Ирина Муравьева - Имя женщины – Ева
Фишбейн чувствовал тоску, такую сильную, что ему хотелось закричать в голос и хоть на секунду смутить своим криком спокойное благополучие города, который, конечно же, прячет, скрывает свою настоящую, страшную жизнь, как приговоренные к смерти больные скрывают от близких, да и от себя, что видели черного ангела смерти, который уже промелькнул над кроватью, уже прошептал что-то в самое ухо!
4
Эвелин читала письмо Краузе и быстро багрово краснела. Прочитав, она отложила два крупно исписанных листа и вытерла руки о юбку, как будто испачкалась чем-то. Фишбейн, запустив пальцы в свои кудрявые волосы, начал сбивчиво и торопливо говорить о том, что если бы он знал раньше, как тяжело жилось этому рыжеволосому толстяку, который никогда ничего не показывал, но сейчас он вспоминает, что да, в глазах Краузе мелькало иногда какое-то странное выражение, и, если бы он хоть на неделю раньше узнал, он бы постарался помочь ему, он не допустил бы его смерти, а ты помнишь, Эвелин, какой он был всегда спокойный и добродушный, как он хорошо и открыто смеялся, а как он умен был с людьми, как приветлив… Фишбейн вдруг осекся.
– Постой, – прошептала Эвелин. – Да не тарахти, ради бога!
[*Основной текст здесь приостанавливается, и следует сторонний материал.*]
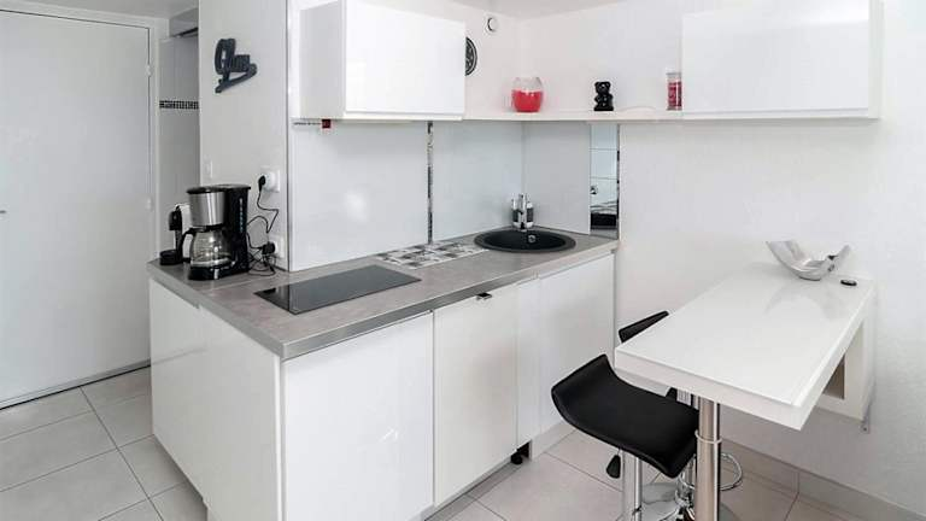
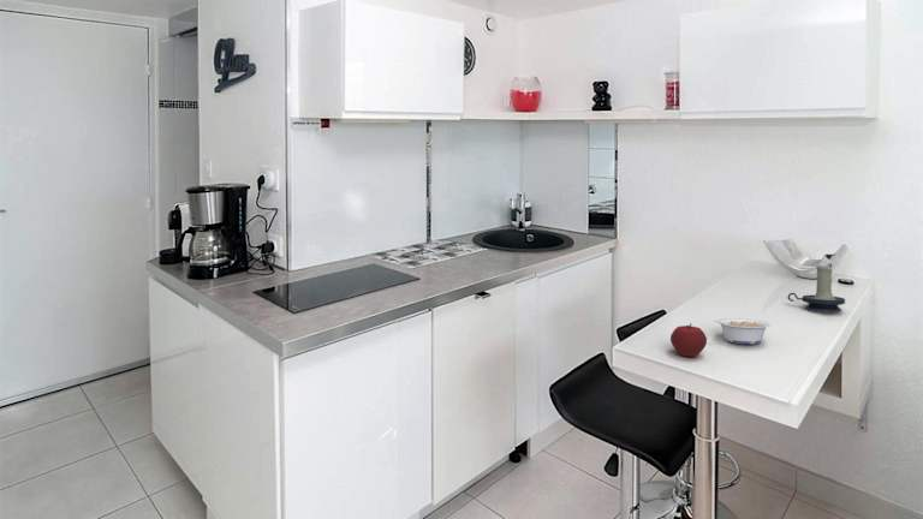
+ legume [714,317,772,345]
+ candle holder [787,264,846,314]
+ apple [669,322,708,358]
Какая ужасная гадость… – Она кивнула подбородком на письмо. – Мне не только не жалко его, мне так отвратительно, мне гадко… – Она задохнулась, сделала короткую паузу и вдруг повысила голос. Глаза ее потемнели. – Объясни, почему это он вдруг оставил свои скрипки именно тебе? А ты здесь при чем?
Она близко подошла к нему. На ней была ярко-белая шелковая блузка. Одна перламутровая пуговица на самой середине груди расстегнулась от тяжелого дыхания.
– Ну, что ты молчишь? Говори.
– Я знаю не больше, чем ты.
– С чего это вдруг он оставил тебе? Ведь есть же племянники! Два «ангелочка»!
– Эвелин, – он медленно произнес ее имя, так медленно, что она должна была бы понять, чего ему стоит сдержаться, – Майкл Краузе сам себя осудил и сам себе вынес приговор. Даже если ты считаешь, что он был грешен. Чайковский, которого ты, кажется, любишь и музыку которого не только слушаешь, но и сама играешь…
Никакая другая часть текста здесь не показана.